Three new types of viral oncogene of cellular origin specific for haematopoietic cell transformation

The RNAs of seven replication-defective leukaemia virus (DLV) strains contain three types of unique sequences, which correlate with the capacity of a given virus strain to transform erythroblasts, macrophage-like cells and myeloblasts, respectively. These sequences, termed erb, mac and myb, have their counterparts in the normal DNA of avian and mammalian species. Our results indicate that DLVs represent recombinants between a common 'vector' related to a chicken endogenous virus and one of three types of cellular gene possibly involved in haematopoietic differentiation.
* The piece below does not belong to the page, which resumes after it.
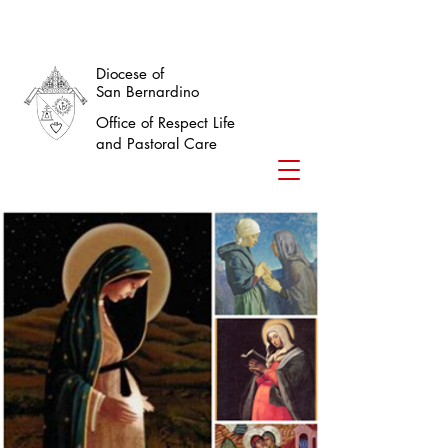
Diocese of
San Bernardino
Office of Respect Life
and Pastoral Care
Chicken hematopoietic cells transformed by seven strains of defective avian leukemia viruses display three distinct phenotypes of differentiation

Chicken hematopoietic cells transformed in vitro and in vivo by seven strains of replication-defective avian leukemia viruses were assayed for the expression of six erythroid and five myeloid differentiation parameters, including differentiation-specific surface antigens as detected by newly developed antisera. The transformed cells were found to display three distinct phenotypes of differentiation. First, cells transformed by AEV resemble erythroblasts. They express heme, globin, carbonic anhydrase and erythrocyte cell surface antigen at low levels, and histone H5 and erythroblast cell surface antigen at high levels. Second, cells transformed by MC29, CMII, OK10 and MH2 viruses have macrophage-like properties. They strongly express Fc receptors, phagocytic capacity and macrophage cell surface antigen, but only weakly express myeloblast cell surface antigen and are negative for ATPase activity. Third, cells transformed by AMV and E26 viruses resemble myeloblasts in that they weakly express Fc receptors, phagocytic capacity and macrophage cell surface antigen but strongly express myeloblast cell surface antigen and ATPase activity. No difference was found between in vitro- and in vivo-transformed cells in the parameters tested. In light of recent genetic and biochemical evidence, we believe that these phenotypes reflect the action of three new types of viral-transforming genes, designated erb (erythroblast), mac (macrophage) and myb (myeloblast).

Cell-surface antigens induced by RNA tumour viruses

Host animals show an immune response to the surface of cells infected with RNA tumour viruses. An element of this response is due to expression of viral structural antigens, but the major part is due to virus-induced cell-surface antigens (CSAs). This article compares the properties of CSAs of the avian, murine and feline retrovirus systems.